Une trilogie qui ne démontre tout son potentiel qu’à travers ce troisième tome magistral : “La mort dans l’âme” de Mathieu Lecerf, dernier opus de la Trilogie du démon, paru le 11 mai 2023 aux éditions Robert Laffont dans la collection la Bête Noire.
Le pitch : Supplicier la chair, voler leur âme.
Paris, automne 2019.
Le corps d’une femme est découvert sur une péniche à proximité du pont d’Iéna. Le légiste est formel : la dépouille présente des blessures similaires à celles d’autres victimes, des cold cases qui remontent au début des années 1990. Meurtre sauvage et mise en scène macabre : Urizen, le tueur en série qui terrorise Paris depuis plusieurs décennies, semble signer son grand retour…
Le capitaine Manuel de Almeida est chargé de l’enquête mais, seul, il sait qu’il ne parviendra à rien.
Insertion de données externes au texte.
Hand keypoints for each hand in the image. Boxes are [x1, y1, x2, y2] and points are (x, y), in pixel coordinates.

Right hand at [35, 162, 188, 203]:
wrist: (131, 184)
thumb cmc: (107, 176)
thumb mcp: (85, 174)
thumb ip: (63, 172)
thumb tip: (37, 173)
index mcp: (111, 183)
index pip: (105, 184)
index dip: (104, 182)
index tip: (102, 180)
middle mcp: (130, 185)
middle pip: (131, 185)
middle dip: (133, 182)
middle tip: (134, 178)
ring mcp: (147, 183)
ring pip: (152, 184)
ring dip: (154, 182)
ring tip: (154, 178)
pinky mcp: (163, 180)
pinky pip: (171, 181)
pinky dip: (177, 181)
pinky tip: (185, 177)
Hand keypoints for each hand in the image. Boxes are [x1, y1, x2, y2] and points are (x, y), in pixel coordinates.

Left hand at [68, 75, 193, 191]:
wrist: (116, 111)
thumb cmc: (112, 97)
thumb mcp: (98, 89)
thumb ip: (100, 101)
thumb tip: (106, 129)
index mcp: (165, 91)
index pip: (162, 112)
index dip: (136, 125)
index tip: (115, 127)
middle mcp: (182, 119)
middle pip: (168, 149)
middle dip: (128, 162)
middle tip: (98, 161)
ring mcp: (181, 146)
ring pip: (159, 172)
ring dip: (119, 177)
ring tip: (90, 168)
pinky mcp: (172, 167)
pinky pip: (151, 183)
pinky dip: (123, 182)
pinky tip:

Pourra-t-il convaincre sa partenaire de reprendre du service ? Et son frère, journaliste devenu romancier, de poursuivre l’enquête à ses côtés ?
Il est difficile de se plonger dans une lecture quand on sait qu’elle sera la dernière aux côtés de protagonistes auxquels on s’est profondément attaché. On sait l’aventure aussi éprouvante que périlleuse, que l’auteur doit se montrer à la hauteur parce qu’on en attend beaucoup et qu’il ne doit pas ajouter de la déception à notre inéluctable désarroi de voir le mot de la fin arriver. C’est la situation délicate dans laquelle je me suis retrouvée en me procurant ce livre au lendemain de sa sortie directement auprès de Mathieu Lecerf au Salon “Lire à Limoges“. J’ai d’abord manqué de courage pour démarrer cet adieu avant d’affronter ma peine et retrouver Cris, Manny et Esperanza pour un dernier tour de page qui fera mal jusqu’à la dernière ligne.
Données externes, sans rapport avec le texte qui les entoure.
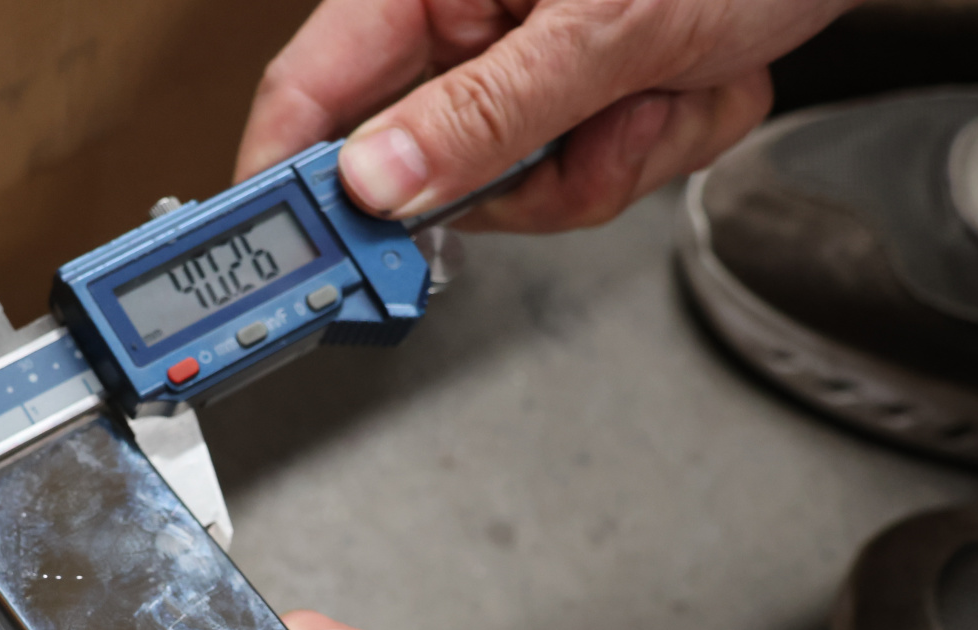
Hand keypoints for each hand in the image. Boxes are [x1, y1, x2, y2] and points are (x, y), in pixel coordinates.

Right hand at [235, 0, 855, 230]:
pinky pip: (590, 180)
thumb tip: (380, 183)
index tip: (287, 257)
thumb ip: (489, 114)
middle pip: (427, 166)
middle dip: (529, 176)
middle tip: (584, 141)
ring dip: (615, 158)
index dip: (288, 178)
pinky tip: (690, 87)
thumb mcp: (608, 24)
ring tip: (666, 86)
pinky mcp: (584, 104)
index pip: (312, 90)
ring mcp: (529, 72)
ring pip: (523, 190)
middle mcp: (471, 28)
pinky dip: (658, 149)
Si la trilogie est formidable, ce troisième livre qui la compose est tout simplement exceptionnel. Sans aucun doute le plus personnel aussi, parce qu’on sent à chaque ligne que l’auteur y a mis bien plus que son sang et ses tripes mais surtout son âme. En résulte une intrigue d’une maîtrise remarquable, particulièrement prenante et haletante, dont la charge émotionnelle est absolument considérable et l’addiction à celle-ci immédiate. Sitôt la première page tournée, nous voilà piégés, condamnés à enchaîner les chapitres afin de découvrir ENFIN l’identité d’Urizen, ce redoutable tueur en série qui sévit depuis trois romans/décennies.
Mais pas seuls, non. C’est en équipe que nous allons traquer ce criminel, suivre les pistes et les indices, remonter le passé jusqu’en Belgique, frissonner face au danger, crier d’une seule voix et laisser place aux sentiments. Car c’est bien avec Cristian, Manuel et Esperanza – personnages abîmés qu’on retrouve comme des amis, dont la résilience et le caractère forcent notre respect et décuplent notre empathie – que nous allons vibrer tandis que l’auteur lève une à une les zones d’ombre pour enfin déployer sa fresque littéraire dans toute son ampleur, toute sa splendeur, pour enfin en révéler toute l’intensité, toute la puissance, pour enfin en dévoiler tout son sens jusqu’à un dénouement d’une beauté rare, aussi sombre que lumineux, aussi saisissant que poétique, terriblement humain et bouleversant, parfaitement imparfait ou imparfaitement parfait parce qu’on n’en voyait pas d’autre. Bravo.
Un troisième titre aussi évocateur que les précédents comme celui de la trilogie, qui ne serait pas si fort sans l’ADN littéraire de son auteur, cette plume fluide, vive et efficace, ce style très visuel et dynamique qui donne toute son humanité à cette grande histoire.
En bref, je crois que vous aurez deviné mon coup de cœur pour ce livre à mes quelques mots qui ont bien du mal à retranscrire tout ce que j’ai ressenti durant cette lecture… Le mieux est donc de vous y plonger à votre tour tandis que je reste persuadée que nous retrouverons ces personnages un jour ou l’autre : Impossible qu’ils n’aient plus rien à nous dire !
Une citation à retenir (P.173) : “Je ne veux surtout pas sacraliser notre assassin. Je n’oublie pas qu’il s’agit d’un homme, composé de chair et de sang. Pas d’un dieu ou d’un démon. Je ne veux pas lui chercher d’excuses. Je ne le compare pas à un monstre ou à un fou : ça serait déjà lui octroyer des circonstances atténuantes. Il n’est pas fou. Pas du tout. Mégalomane, cruel, pervers, certainement. Mais pas fou. C’est juste un homme mauvais, sans aucune empathie pour ses semblables, l’homme tel qu’il est à l’état brut : un animal malade et obscène. C’est ça aussi, Urizen”.